Where were you born?
I was born in Noto (near Syracuse) but in my early years I moved to Modica, a beautiful baroque town in the south east of Sicily.
How long have you been in Rome?
I moved to Rome when I was 18 to study in the “Accademia di Belle Arti” (Academy of Fine Arts), but the city pretty much adopted me and I still live and work there.
What does the word “Art” mean to you?
I don’t think anyone has ever invented a single word which could be able to describe what art means for me.
In my opinion, the art of the great Masters of the past is pure passion; my art instead is a life necessity, a sort of “water in the desert”, a shelter where I feel good or bad, but which me and only me can access.
How can you describe your work?
I don’t love describing my work, I think it’s not a task which is up to me, and I leave it to others. But I love the street, the people in the bars, Goya and Picasso.
What inspires you?
After having studied art history for several years and having scrutinized the works of great writers like Sartre and Dostoevskij, which created inside me a well–foundedimagination, I can say that what inspires me the most is life, living it thoroughly, in the nights and in the eyes of people.
How can you describe the art scene in Rome?
Being a European capital, with so much history and background, the art scene in Rome certainly offers a lot for every taste, from the promotion of young artists to the exhibitions of the great Masters of the past; but also, by takinga walk in the city center you can find everything, the city center itself is already a wonderful open-air exhibition.
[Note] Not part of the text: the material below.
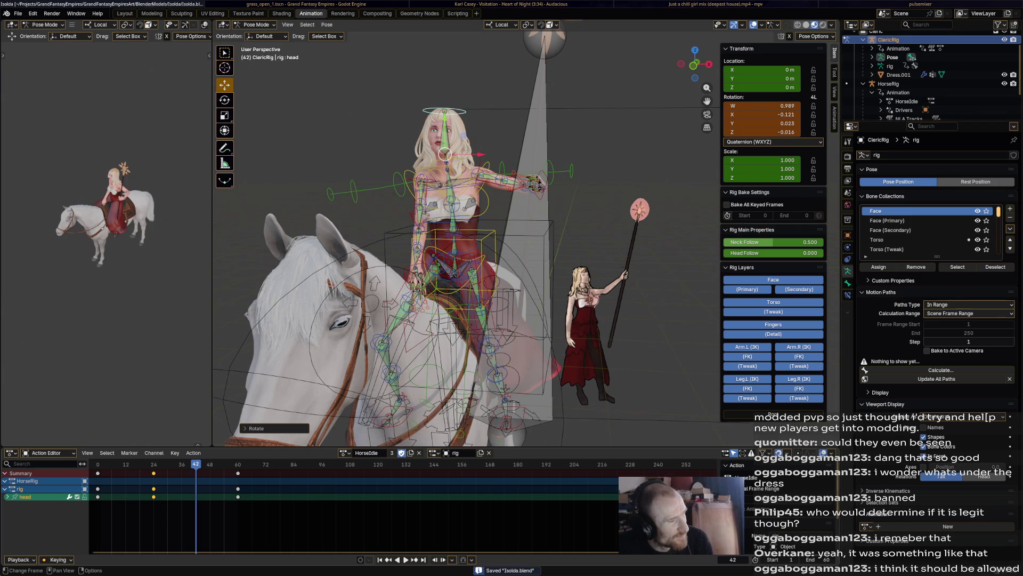
middle_click_drag(448, 240, 272, 256)
middle_click_drag(400, 240, 232, 240)
middle_click_drag(480, 240, 304, 240)
key("a")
What is your travel advice for an art lover visiting Rome ?
To an art lover I would advise to visit the Basilica of Santa Maria del Popolo; inside it you can find the work of Caravaggio, for free. What I also recommend are the streets themselves; in the city center, the neighborhood of Travestere is always able to inspire me.
I hope you enjoyed our interview and if you are in Rome, visit Giuliano’s upcoming exhibition.